4. “Non sapevo che esistesse il “deep web”. Ma davvero?”
“E certo che esiste! La percezione che ognuno di noi ha del web è limitata ai contenuti accessibili mediante i comuni motori di ricerca (e.g. Google, Bing, etc.), ma esiste un’ampia gamma di siti, blog, forum non accessibili dall’utente in questo modo: un mondo nascosto comunemente e indicato come Deep Web. Un mondo in cui si trovano contenuti criminali (vendita di droga, armi, pedopornografia) e altri del tutto leciti (ricette, libri, attivismo politico), che miscela tutela della libertà e delinquenza, come il mondo reale.

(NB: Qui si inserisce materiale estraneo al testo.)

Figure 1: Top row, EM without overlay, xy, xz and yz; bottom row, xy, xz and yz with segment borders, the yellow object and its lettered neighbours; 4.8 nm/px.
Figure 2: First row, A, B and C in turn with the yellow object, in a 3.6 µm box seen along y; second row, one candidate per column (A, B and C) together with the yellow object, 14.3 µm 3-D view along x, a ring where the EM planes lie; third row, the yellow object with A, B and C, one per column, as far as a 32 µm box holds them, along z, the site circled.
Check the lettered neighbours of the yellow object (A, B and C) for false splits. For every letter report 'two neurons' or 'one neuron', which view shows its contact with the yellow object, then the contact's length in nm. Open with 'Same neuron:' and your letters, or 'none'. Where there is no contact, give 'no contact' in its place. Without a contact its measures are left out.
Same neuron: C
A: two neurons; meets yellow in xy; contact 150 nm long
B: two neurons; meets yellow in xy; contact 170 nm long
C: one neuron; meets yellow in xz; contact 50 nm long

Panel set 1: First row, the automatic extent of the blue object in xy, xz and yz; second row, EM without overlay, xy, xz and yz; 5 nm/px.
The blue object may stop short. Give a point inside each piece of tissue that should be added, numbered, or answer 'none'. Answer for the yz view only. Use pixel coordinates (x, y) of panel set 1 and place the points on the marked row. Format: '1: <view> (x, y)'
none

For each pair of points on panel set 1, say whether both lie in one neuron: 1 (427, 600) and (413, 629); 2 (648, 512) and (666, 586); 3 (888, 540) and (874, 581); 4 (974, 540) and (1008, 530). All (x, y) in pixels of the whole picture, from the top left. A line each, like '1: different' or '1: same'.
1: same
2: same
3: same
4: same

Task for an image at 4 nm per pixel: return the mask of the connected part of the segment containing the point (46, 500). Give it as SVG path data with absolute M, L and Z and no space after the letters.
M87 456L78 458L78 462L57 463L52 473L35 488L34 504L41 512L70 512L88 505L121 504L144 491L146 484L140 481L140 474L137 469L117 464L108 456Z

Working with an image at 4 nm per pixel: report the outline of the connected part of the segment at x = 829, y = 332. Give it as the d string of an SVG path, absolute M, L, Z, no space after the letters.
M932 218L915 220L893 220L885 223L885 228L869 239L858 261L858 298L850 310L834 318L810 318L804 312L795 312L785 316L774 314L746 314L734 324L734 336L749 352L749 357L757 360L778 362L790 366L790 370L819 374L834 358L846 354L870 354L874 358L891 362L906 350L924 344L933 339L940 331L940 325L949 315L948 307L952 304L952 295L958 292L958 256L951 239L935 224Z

Pagine che spesso sono accessibili solo previa registrazione oppure mediante appositi applicazioni ed alle quali tuttavia non si può certo accedere per caso. E’ stato stimato che la proporzione tra il volume dei contenuti del Deep Web e quello del web ordinario è di circa 600 ad uno”.
5. “Ma davvero ci sono tutte queste informazioni su di me, in giro?”
“Purtroppo o per fortuna, sì. Il nostro vissuto quotidiano converge sempre più verso quello digitale. Un numero crescente di servizi utilizza i nostri dati, per agevolarci nelle operazioni che quotidianamente compiamo e coadiuvarci nelle decisioni che prendiamo. Questi dati diventano parte integrante della rete globale di cui ogni individuo rappresenta un nodo. E le informazioni sono oggetto di innumerevoli elaborazioni da più entità per le finalità più disparate: come per l’energia, potremmo sostenere che l’informazione si trasforma, muta ma non si distrugge… Esistono delle tecniche del tutto lecite, quelle chiamate di Open Source Intelligence, che consentono – a chi sa usarle ed ha i giusti software – di scandagliare la rete, alla ricerca delle informazioni liberamente accessibili e dalla cui analisi è possibile recuperare ulteriori dati su persone, società ed argomenti di interesse. Le usano i servizi, ma anche i giornalisti…”.